If the intention is to develop and evaluate policy alternatives, human decision-related and linguistic uncertainties should also be considered, at least in some phase of a research programme. This is because scientific knowledge is only one of several factors influencing policy-making (Rose 2015). Furthermore, the terminology is only to some extent the same among scientists and stakeholders, and some terms have a different meaning in different contexts (cf. Star and Griesemer 1989). With a better understanding of human decision-making processes and the variation in human values, more relevant scientific knowledge can be developed. One possible approach to obtain such an understanding are collaborative processes, in which scientists and various stakeholders together identify and contextualize uncertainties, conflicting goals, and divergent values (Norton 2005; Balint et al. 2011). In this way, the variety in values among stakeholders is revealed, which facilitates the development of corresponding policy options. This makes it easier to follow Pielke’s (2007) recommendation that scientists should present, or ‘broke’, several alternative options for policy-makers. Thus, the scientific knowledge can be presented in a more useful way.

Conclusions: From conservation biology to conservation science

The present behaviour of conservation scientists is a result of culture, and especially universities, funding sources, and leading scientists are able to modify and in the long term change this culture. Modern conservation biology took important developmental steps about 40 years ago (Noss 1999). Many conservation scientists were initially trained in pure ecology, zoology, or botany (Noss 1999) and their scientific ideals are currently rooted in these disciplines, even though their personal motivation may be to contribute to biodiversity conservation. However, conservation problems have wider societal contexts than purely biological or ecological problems, and their solution requires broader competence, including understanding of relevant aspects of political sciences, economics, and humanities (Jacobson and McDuff 1998). This has become pronounced to an increasing extent over time, since conservation science has changed from focusing on the protection of intact natural habitats to including a wider variety of attitudes to nature, also recognizing the dynamic relationship between people and nature (Mace 2014). As more scientists receive a broader education in conservation science, the conservation science community will become more self-confident to develop its own research ideals. To justify the existence of conservation science as a distinct discipline, it has to be relevant for society. Therefore, societal relevance should become a more important criterion than intra-scientific relevance when evaluating conservation science research programmes. It is also important for conservation scientists to be good at understanding, integrating and communicating different types of uncertainties. In addition, more attention should be paid to cross-disciplinary research and synthesis efforts.

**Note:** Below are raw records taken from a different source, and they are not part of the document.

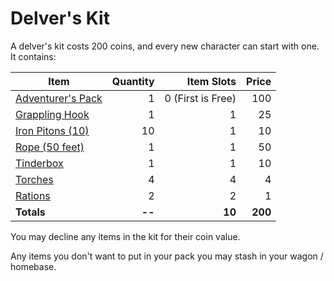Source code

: # Delver's Kit

A delver's kit costs 200 coins, and every new character can start with one. It contains:

| Item                                                                                   | Quantity |        Item Slots |   Price |
| -------------------------------------------------------------------------------------- | -------: | ----------------: | ------: |
| [Adventurer's Pack](100%20Coins/Adventurer's%20Pack.md) |        1 | 0 (First is Free) |     100 |
| [Grappling Hook](25%20Coins/Grappling%20Hook.md)        |        1 |                 1 |      25 |
| [Iron Pitons (10)](10%20Coins/Iron%20Piton.md)          |       10 |                 1 |      10 |
| [Rope (50 feet)](50%20Coins/Rope%20(50%20feet).md)                |        1 |                 1 |      50 |
| [Tinderbox](10%20Coins/Tinderbox.md)                    |        1 |                 1 |      10 |
| [Torches](1%20Coin/Torch.md)                            |        4 |                 4 |       4 |
| [Rations](1%20Coin/Ration.md)                           |        2 |                 2 |       1 |
| **Totals**                                                                             |   **--** |            **10** | **200** |

You may decline any items in the kit for their coin value.

Any items you don't want to put in your pack you may stash in your wagon / homebase.

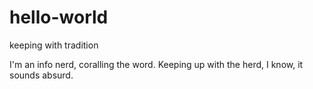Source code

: # hello-world
keeping with tradition

I'm an info nerd,
coralling the word.
Keeping up with the herd,
I know, it sounds absurd.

To date, conservation scientists have often avoided complex issues involving large uncertainties, and focused instead on more tightly delimited problems. However, publicly responsible conservation scientists sometimes handle complex problems that are known to involve large uncertainties, even the so-called ‘wicked’ problems (Balint et al. 2011; Game et al. 2013). Some stakeholders may have unrealistic expectations that scientists should be able to provide simple answers to complex problems. In such situations, it is important for scientists not to deliver what the stakeholders want but what they need, by clearly expressing the complexities and uncertainties involved, and avoiding temptations to promise too much.